A really long year actually turns into three very short ones; Kusano introduces Shige to Koyama from the Volatile Substances and Devices Department after Shige’s first week and he somehow finds himself constantly being dragged along behind the two of them from there on out, acting as the voice of reason to Kusano’s recklessness and Koyama’s hopelessness.

The rest of the academy considers it plain old snobbery.

“Why does he get to monopolize Koyama-kun’s time?” they mutter to themselves, because everyone likes Koyama.

“Kusano-kun is too good for him, isn’t he?”

Kusano is one of the academy’s star athletes.

“Clearly he thinks he can only hang out with the best.”

By then Shige is used to hearing that kind of stuff; he even manages to convince himself that it doesn’t bother him at all. He’s not here to make friends or impress people or be popular, after all.

But then Kusano hears it too.

And Shige can immediately tell that it kind of bothers Kusano a lot.

Kusano’s initial reaction is to march right up to the people who are whispering about his friend; somehow, he is still smiling.

“No, don’t…” Shige starts, but is summarily ignored.

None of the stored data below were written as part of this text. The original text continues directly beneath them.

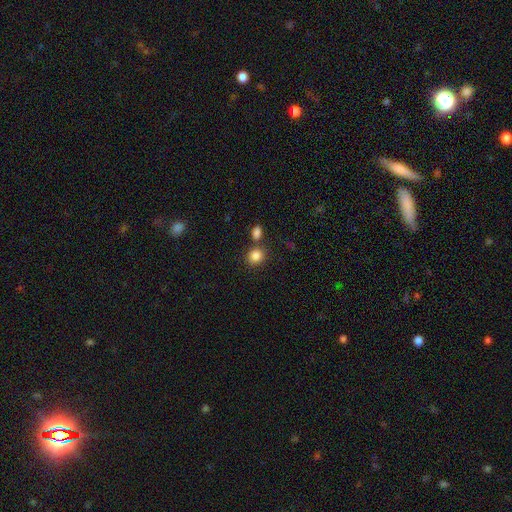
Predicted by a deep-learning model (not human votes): smooth_or_featured: smooth (p=0.85) [alt: star or artifact p=0.10]
how_rounded: round (p=0.78) [alt: in between p=0.21]
merging: none (p=0.70) [alt: merger p=0.17]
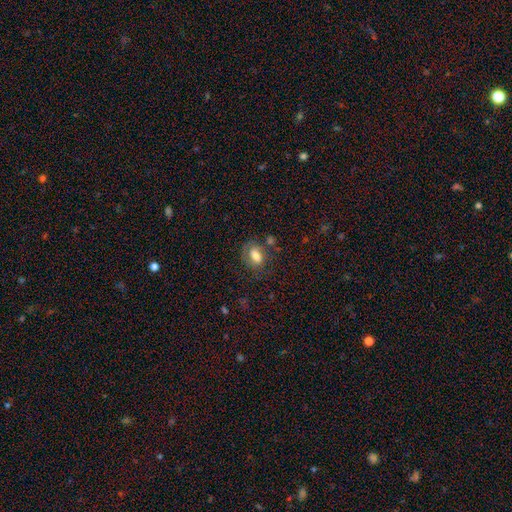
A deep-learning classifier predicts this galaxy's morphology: Q: Smooth or featured?
A: smooth (65%); runner-up: featured or disk (24%)
Q: How rounded?
A: in between (78%); runner-up: round (19%)
Q: Merging?
A: none (56%); runner-up: minor disturbance (22%)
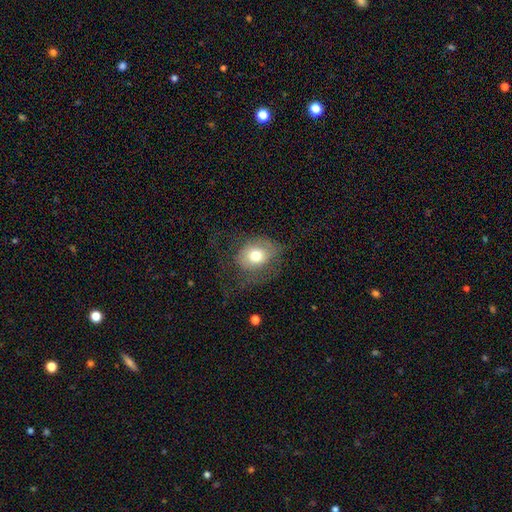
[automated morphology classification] Smooth or featured: smooth — 69% (featured or disk — 21%)
How rounded: round — 55% (in between — 44%)
Merging: none — 45% (major disturbance — 29%)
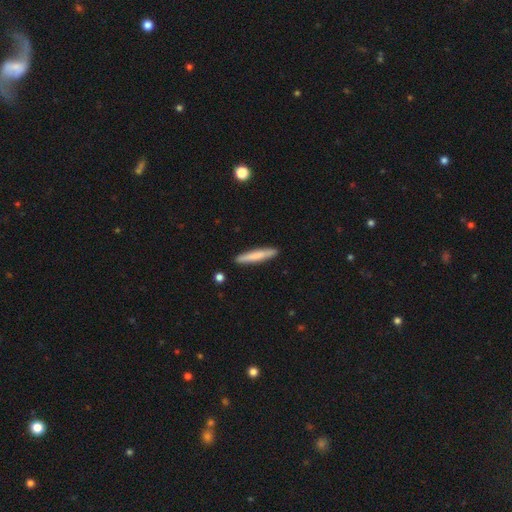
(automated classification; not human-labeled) Smooth or featured: smooth — 73% (featured or disk — 21%)
How rounded: cigar-shaped — 94% (in between — 5%)
Merging: none — 89% (minor disturbance — 8%)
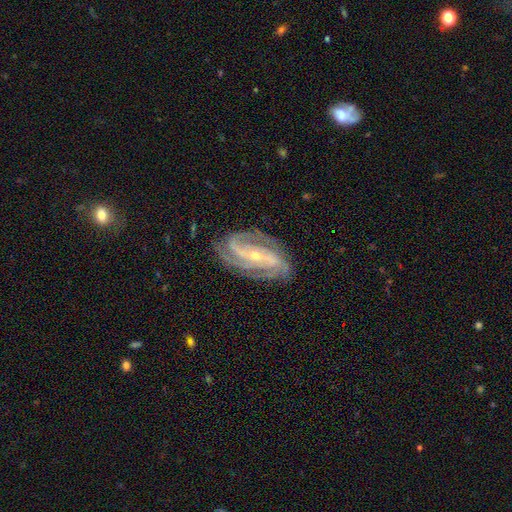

The younger cadet promptly slings his arms over the gossipers’ shoulders. “Shige ne,” he tells them, using a loud voice so that everyone within a hundred feet can hear him, “Shige is going to be the best undercover agent in the world!”

Silence.

Then Kusano laughs. “And! He’s really funny!”

More silence.

But Kusano is done anyway; he heads back to Koyama and Shige and says, “Let’s go buy potato chips!” like he hadn’t just done something incredibly strange at all.

Shige groans and gets dragged along after the two of them without being able to say a word in his own defense.

But he notices that afterwards, no one really talks about him any more.

Everyone is too busy trying to figure out if Kusano is insane or not.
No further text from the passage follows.